Farmland Market Corp. v. North River Insurance

Judgment of the Supreme Court, New York County (J. Dier, J.), entered August 2,1982 and amended February 7,1983, which, after jury trial, awarded plaintiff damages against defendants insurers for losses sustained in a fire on its premises, modified, on the law, solely to the extent of reversing those portions of the judgment which calculated interest due from the date of loss and directing a recalculation of the interest payable commencing 60 days after proofs of loss were submitted by plaintiff, and otherwise affirmed, with costs.

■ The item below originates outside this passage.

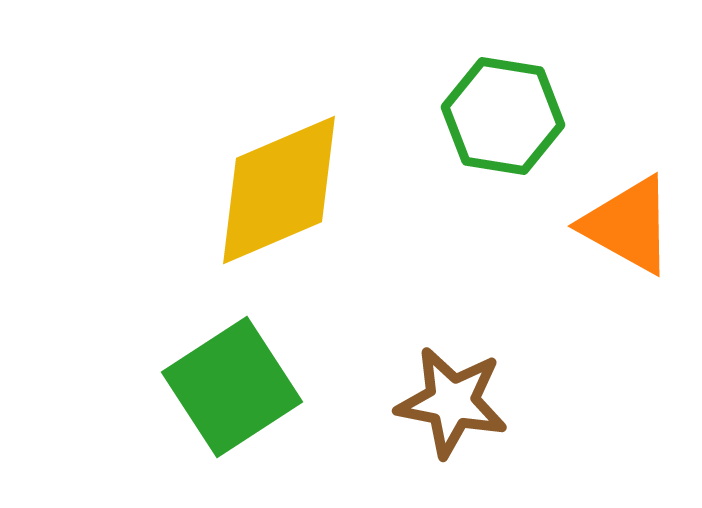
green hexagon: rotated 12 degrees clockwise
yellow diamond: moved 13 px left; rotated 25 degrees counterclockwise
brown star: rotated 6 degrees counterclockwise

The trial court’s reliance upon section 172 of the Insurance Law in calculating interest from the date of loss was erroneous. Section 172 simply provides that the failure of an insured to file proofs of loss shall not be deemed to invalidate any claim of the insured unless after such loss the insurer gives written notice that it desires proofs of loss and the insured thereafter fails to submit such proofs. Thus it simply protects the insured’s claim when he has not filed a proof of loss and the insurer has not requested submission of such claim.

The policies involved herein, in conformity with section 168 of the Insurance Law, provide: “The amount of loss for which this Company may be liable shall be payable sixty days after proof of loss, as herein provided, is received by this Company”. Plaintiff filed its proofs of loss with defendants on March 15,1978. By the express terms of the policies then, the amount of loss for which the defendants are liable was not payable until 60 days thereafter.

*603Interest upon a loss payable under a fire insurance policy is not recoverable before the payment of principal is due pursuant to the policy (see 31 NY Jur, Insurance, § 1396). Accordingly, interest herein should be calculated as of 60 days after the submission of the proofs of loss by plaintiff.

Settle order. Concur — Kupferman, J. P., Ross, Asch, Fein and Alexander, JJ.